Dutch politician (born 1984)

Jan Huitema (born 5 July 1984) is a Dutch politician who served as a Member of the European Parliament (MEP) from 2014 to 2024. He is a member of the People's Party for Freedom and Democracy (VVD), part of Renew Europe in the European Parliament, until 2019 the Alliance of Liberals and Democrats for Europe.

==Early life and education==
Huitema was born as the son of a farmer in Heerenveen. He went to high school in Sneek. Huitema obtained a bachelor's degree in Animal Sciences at Wageningen University and followed this up with a master's degree in Animal Production Systems at the same university in 2008.

==Career==
Huitema started working as a policy employee for Dutch member of the European Parliament (MEP) Jan Mulder in 2008 and worked for him until 2009. He worked a further three years in the same position for Holger Krahmer, a German Free Democratic Party MEP. In 2012 he decided to return to the family farm.

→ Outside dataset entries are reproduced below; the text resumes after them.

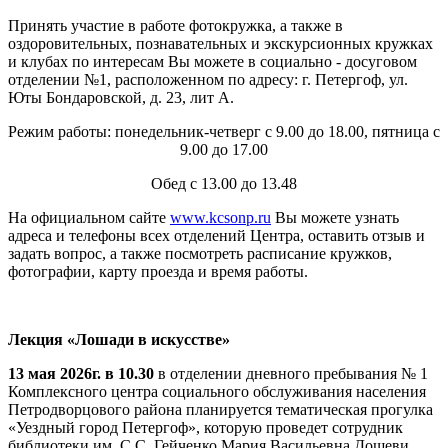
Принять участие в работе фотокружка, а также в
оздоровительных, познавательных и экскурсионных кружках
и клубах по интересам Вы можете в социально - досуговом
отделении №1, расположенном по адресу: г. Петергоф, ул.
Юты Бондаровской, д. 23, лит А.
Режим работы: понедельник-четверг с 9.00 до 18.00, пятница с
9.00 до 17.00
Обед с 13.00 до 13.48
На официальном сайте
www.kcsonp.ru
Вы можете узнать
адреса и телефоны всех отделений Центра, оставить отзыв и
задать вопрос, а также посмотреть расписание кружков,
фотографии, карту проезда и время работы.
Лекция «Лошади в искусстве»
13 мая 2026г. в 10.30
в отделении дневного пребывания № 1
Комплексного центра социального обслуживания населения
Петродворцового района планируется тематическая прогулка
«Уездный город Петергоф», которую проведет сотрудник
библиотеки им. С.С. Гейченко Мария Васильевна Дошеви.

Together with his father Huitema owns a dairy farm with 130 cows based in Makkinga. He was placed sixth on the People's Party for Freedom and Democracy's list of candidates for the 2014 European Parliament elections. Huitema stated that while working for MEPs he saw numerous reports, opinions and proposals which looked great in theory but were in practice infeasible, specifically targeting new parts of the Common Agricultural Policy. He campaigned the country by touring with a 1954 Fordson Dexta tractor. His slogan for entering the European Parliament was: "Brussels could use some farmers wisdom".

===Member of the European Parliament, 2014–2024===
Huitema received 25,798 votes and on the basis of those preferential votes he managed to obtain the third place among the People's Party for Freedom and Democracy candidates and was thereby elected. After his election he stated it was his intention to return to the family farm every weekend to see what is going on in the Netherlands as not to lose touch with the country.

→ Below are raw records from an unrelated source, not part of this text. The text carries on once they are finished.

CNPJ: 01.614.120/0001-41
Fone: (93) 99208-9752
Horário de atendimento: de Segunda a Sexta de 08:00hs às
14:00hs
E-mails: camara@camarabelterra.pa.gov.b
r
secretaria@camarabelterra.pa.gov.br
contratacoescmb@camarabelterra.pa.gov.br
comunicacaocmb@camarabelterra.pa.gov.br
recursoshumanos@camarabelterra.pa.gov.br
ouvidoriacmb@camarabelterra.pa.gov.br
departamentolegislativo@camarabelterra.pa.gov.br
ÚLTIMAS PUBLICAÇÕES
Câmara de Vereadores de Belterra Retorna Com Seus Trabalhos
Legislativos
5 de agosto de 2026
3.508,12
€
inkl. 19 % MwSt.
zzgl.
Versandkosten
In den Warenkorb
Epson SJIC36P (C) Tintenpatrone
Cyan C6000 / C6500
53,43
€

During his first term from 2014 until 2019, Huitema was a member of the Committee on Agriculture and Rural Development (AGRI) and the Delegation for relations with Canada. He was the first Dutch MEP in five years on the Committee on Agriculture and Rural Development; on the committee, he has served as rapporteur on fertiliser products and water reuse (2018) as well as on emission performance standards for passenger cars and light commercial vehicles (2021). During his first term Huitema worked on a change in the definition of animal manure and prevention of the patenting of plant-properties. In 2019, Huitema joined the Committee on the Environment, Public Health and Food Safety.

In addition to his committee assignments, Huitema serves as a member of the Parliament's delegation for relations with the United States. He is also part of the European Parliament Intergroup on Biodiversity, Countryside, Hunting and Recreational Fisheries the European Parliament Intergroup on Climate Change, Biodiversity and Sustainable Development, and the European Parliament Intergroup on LGBT Rights.

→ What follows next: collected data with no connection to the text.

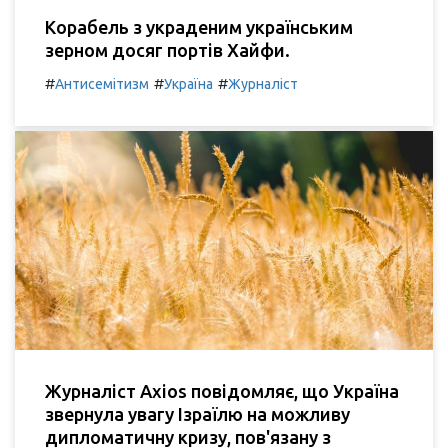
Корабель з украденим українським
зерном досяг портів Хайфи.
#
#
#
Антисемітизм
Україна
Журналіст
Журналіст Axios повідомляє, що Україна
звернула увагу Ізраїлю на можливу
дипломатичну кризу, пов'язану з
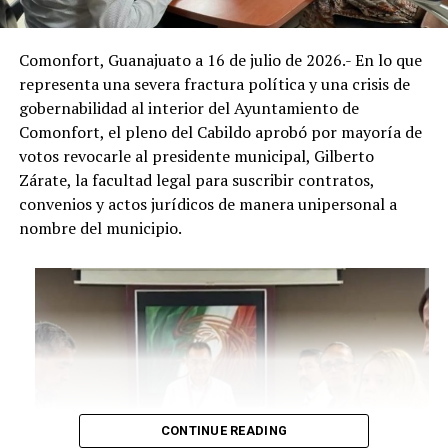
Comonfort, Guanajuato a 16 de julio de 2026.- En lo que
representa una severa fractura política y una crisis de
gobernabilidad al interior del Ayuntamiento de
Comonfort, el pleno del Cabildo aprobó por mayoría de
votos revocarle al presidente municipal, Gilberto
Zárate, la facultad legal para suscribir contratos,
convenios y actos jurídicos de manera unipersonal a
nombre del municipio.
CONTINUE READING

Huitema was re-elected in the European Parliament elections of 2019. He was not on the ballot in June 2024, and his membership of the body ended on 15 July 2024.

==Political positions==
In an interview with a Nederlandse Omroep Stichting reporter Huitema stated he would not only represent the interest of farmers, but will also focus on entrepreneurship and regional interests.

As one of the policy problems of the European Union he gave the example of the manure policy which does not take national differences into consideration. In November 2014, Huitema together with fellow Dutch MEP Annie Schreijer-Pierik, was critical of the Natura 2000 policy. They stated that farmers in nature reserves near border regions were especially and unfairly affected by the national implications of the European Natura 2000 policy. Huitema argued for a fundamental discussion on the Natura 2000 policy.

Huitema has argued for the immediate closure of battery cages in the European Union. These have been illegal in the European Union since 2012, but some still exist. Huitema argued that these are damaging the Dutch poultry industry as Dutch farms already have invested in more animal friendly cages.